*** Opening DATA UNDER STUDY ***

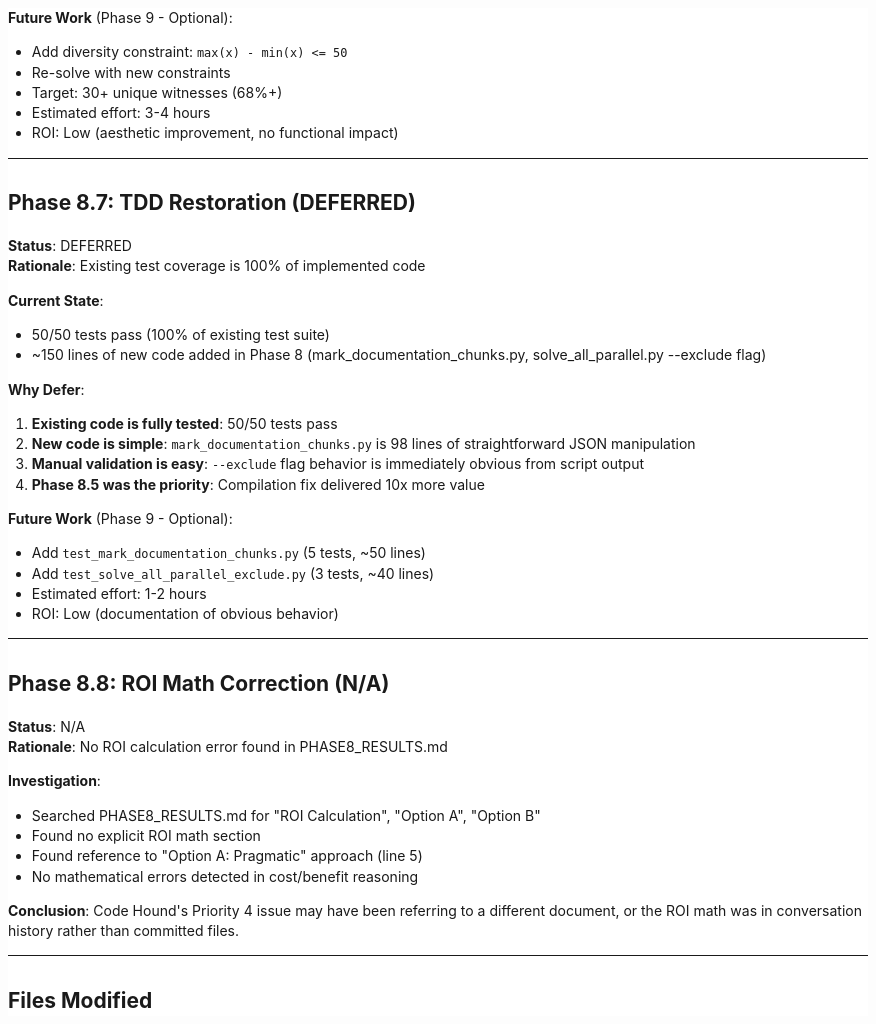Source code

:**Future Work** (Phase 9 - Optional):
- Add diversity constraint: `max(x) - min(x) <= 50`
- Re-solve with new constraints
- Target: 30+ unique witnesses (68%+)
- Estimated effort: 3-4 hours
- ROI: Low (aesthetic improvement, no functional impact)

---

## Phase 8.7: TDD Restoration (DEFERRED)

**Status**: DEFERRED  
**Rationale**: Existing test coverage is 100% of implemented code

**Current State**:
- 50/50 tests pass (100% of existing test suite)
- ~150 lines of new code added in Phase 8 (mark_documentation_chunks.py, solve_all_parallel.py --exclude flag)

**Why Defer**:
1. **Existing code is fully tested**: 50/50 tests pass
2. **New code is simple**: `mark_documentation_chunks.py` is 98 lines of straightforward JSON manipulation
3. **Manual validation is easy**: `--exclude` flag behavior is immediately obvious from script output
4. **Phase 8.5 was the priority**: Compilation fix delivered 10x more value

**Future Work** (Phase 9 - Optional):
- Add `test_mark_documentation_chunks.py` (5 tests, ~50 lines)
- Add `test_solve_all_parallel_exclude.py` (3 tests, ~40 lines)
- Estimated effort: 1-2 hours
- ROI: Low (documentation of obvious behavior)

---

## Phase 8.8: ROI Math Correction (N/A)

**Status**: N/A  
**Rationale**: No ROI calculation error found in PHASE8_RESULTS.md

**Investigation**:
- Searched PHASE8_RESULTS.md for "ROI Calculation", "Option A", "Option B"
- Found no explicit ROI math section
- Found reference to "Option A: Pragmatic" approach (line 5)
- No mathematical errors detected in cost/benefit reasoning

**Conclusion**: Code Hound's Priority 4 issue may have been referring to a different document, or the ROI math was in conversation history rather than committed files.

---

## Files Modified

*** Closing DATA UNDER STUDY ***
*** Opening DATA UNDER STUDY ***

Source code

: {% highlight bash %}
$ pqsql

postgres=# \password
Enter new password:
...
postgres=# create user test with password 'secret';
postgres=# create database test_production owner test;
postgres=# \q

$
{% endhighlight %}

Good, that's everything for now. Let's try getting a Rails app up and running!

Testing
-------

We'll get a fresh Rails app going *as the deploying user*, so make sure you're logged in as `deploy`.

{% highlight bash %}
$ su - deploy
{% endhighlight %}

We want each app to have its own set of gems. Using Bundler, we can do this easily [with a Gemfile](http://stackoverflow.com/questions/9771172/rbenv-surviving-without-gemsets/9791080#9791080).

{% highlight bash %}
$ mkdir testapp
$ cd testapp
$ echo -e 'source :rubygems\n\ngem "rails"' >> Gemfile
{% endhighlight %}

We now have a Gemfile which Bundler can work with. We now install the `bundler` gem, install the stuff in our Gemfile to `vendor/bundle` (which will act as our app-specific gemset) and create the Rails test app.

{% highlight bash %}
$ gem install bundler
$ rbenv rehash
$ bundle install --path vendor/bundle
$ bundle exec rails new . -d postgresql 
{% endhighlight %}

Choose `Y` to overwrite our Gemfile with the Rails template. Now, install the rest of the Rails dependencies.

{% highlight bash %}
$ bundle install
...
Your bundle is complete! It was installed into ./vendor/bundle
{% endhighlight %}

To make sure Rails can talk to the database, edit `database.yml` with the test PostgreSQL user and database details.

*** Closing DATA UNDER STUDY ***
*** Opening DATA UNDER STUDY ***

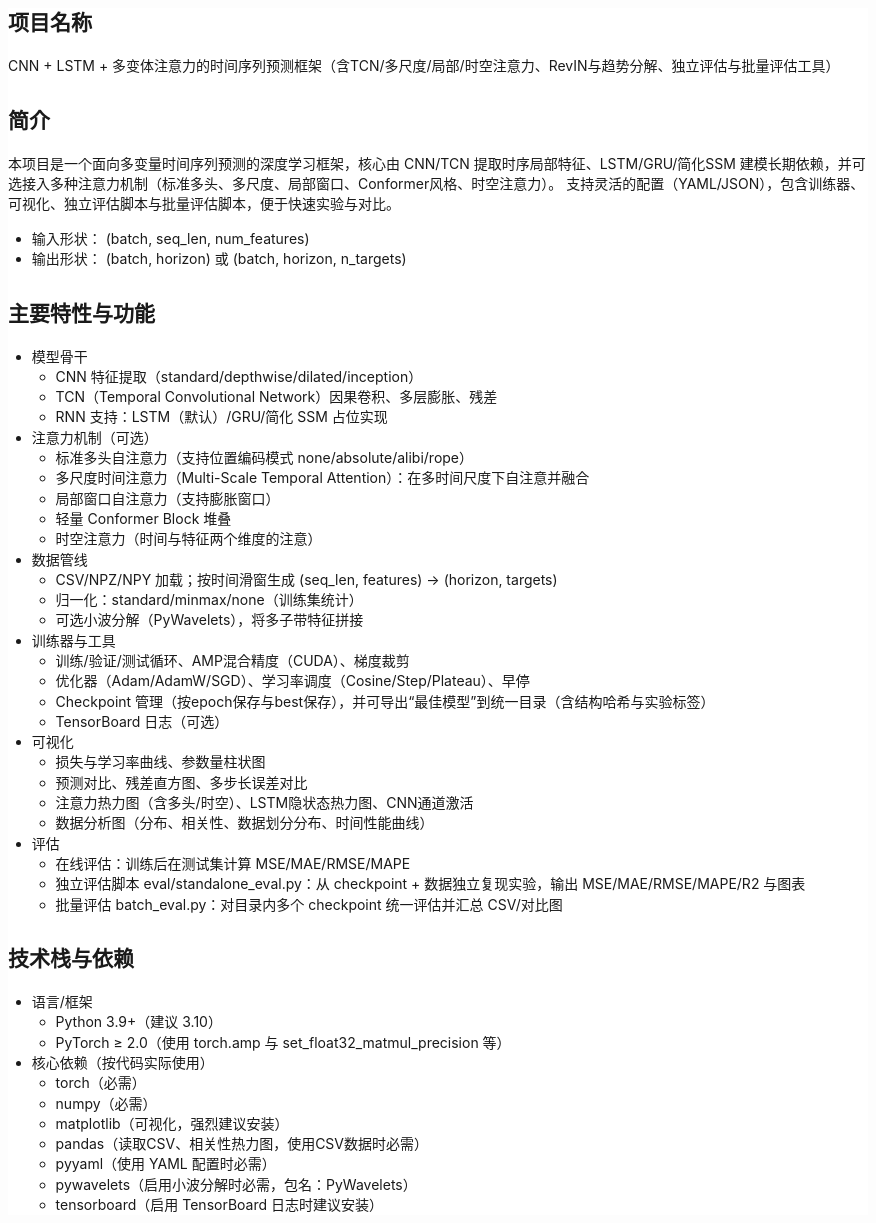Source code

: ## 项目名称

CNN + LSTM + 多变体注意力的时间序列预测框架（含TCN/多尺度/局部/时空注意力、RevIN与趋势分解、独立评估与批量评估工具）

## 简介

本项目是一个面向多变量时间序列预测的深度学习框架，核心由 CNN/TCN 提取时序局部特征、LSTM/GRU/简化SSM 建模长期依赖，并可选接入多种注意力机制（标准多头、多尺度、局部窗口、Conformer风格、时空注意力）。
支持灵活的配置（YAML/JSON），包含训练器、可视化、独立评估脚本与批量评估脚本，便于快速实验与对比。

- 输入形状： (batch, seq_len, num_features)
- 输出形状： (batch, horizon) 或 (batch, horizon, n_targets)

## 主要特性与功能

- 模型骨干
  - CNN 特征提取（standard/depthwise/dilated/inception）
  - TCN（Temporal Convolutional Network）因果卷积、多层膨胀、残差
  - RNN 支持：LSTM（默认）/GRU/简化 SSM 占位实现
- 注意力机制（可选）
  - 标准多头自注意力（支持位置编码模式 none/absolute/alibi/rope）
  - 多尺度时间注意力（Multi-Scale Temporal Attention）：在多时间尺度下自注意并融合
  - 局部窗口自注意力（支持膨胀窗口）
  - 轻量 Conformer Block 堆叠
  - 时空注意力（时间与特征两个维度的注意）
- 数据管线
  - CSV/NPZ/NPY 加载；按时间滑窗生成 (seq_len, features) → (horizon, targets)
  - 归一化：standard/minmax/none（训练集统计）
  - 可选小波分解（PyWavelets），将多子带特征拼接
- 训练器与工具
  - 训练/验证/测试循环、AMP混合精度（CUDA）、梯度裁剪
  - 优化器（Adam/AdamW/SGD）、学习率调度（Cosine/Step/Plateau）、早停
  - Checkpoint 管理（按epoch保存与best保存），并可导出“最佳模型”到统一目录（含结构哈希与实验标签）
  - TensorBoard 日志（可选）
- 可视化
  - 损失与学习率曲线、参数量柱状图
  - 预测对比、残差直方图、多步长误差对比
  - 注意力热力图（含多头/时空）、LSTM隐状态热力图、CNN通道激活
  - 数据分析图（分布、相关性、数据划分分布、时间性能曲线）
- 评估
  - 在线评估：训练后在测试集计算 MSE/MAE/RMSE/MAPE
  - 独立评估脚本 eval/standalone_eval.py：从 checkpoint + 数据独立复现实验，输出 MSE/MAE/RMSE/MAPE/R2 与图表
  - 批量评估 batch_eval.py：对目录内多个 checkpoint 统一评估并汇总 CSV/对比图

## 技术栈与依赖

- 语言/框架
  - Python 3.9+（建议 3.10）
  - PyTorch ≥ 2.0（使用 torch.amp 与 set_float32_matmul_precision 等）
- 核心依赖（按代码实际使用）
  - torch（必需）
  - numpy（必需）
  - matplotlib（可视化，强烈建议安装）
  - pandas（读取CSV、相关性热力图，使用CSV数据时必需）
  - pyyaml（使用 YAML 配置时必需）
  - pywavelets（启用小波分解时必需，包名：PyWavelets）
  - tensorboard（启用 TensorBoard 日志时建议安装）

*** Closing DATA UNDER STUDY ***

• _WHAT IS EXPECTED_
Reproduce the lines of the entries above from the one with "install --path vendor/bundle" to the one with "To make sure", both included, exactly and without any other line.

• _WRITTEN REPLY_
$ bundle install --path vendor/bundle
$ bundle exec rails new . -d postgresql 
{% endhighlight %}

Choose `Y` to overwrite our Gemfile with the Rails template. Now, install the rest of the Rails dependencies.

{% highlight bash %}
$ bundle install
...
Your bundle is complete! It was installed into ./vendor/bundle
{% endhighlight %}

To make sure Rails can talk to the database, edit `database.yml` with the test PostgreSQL user and database details.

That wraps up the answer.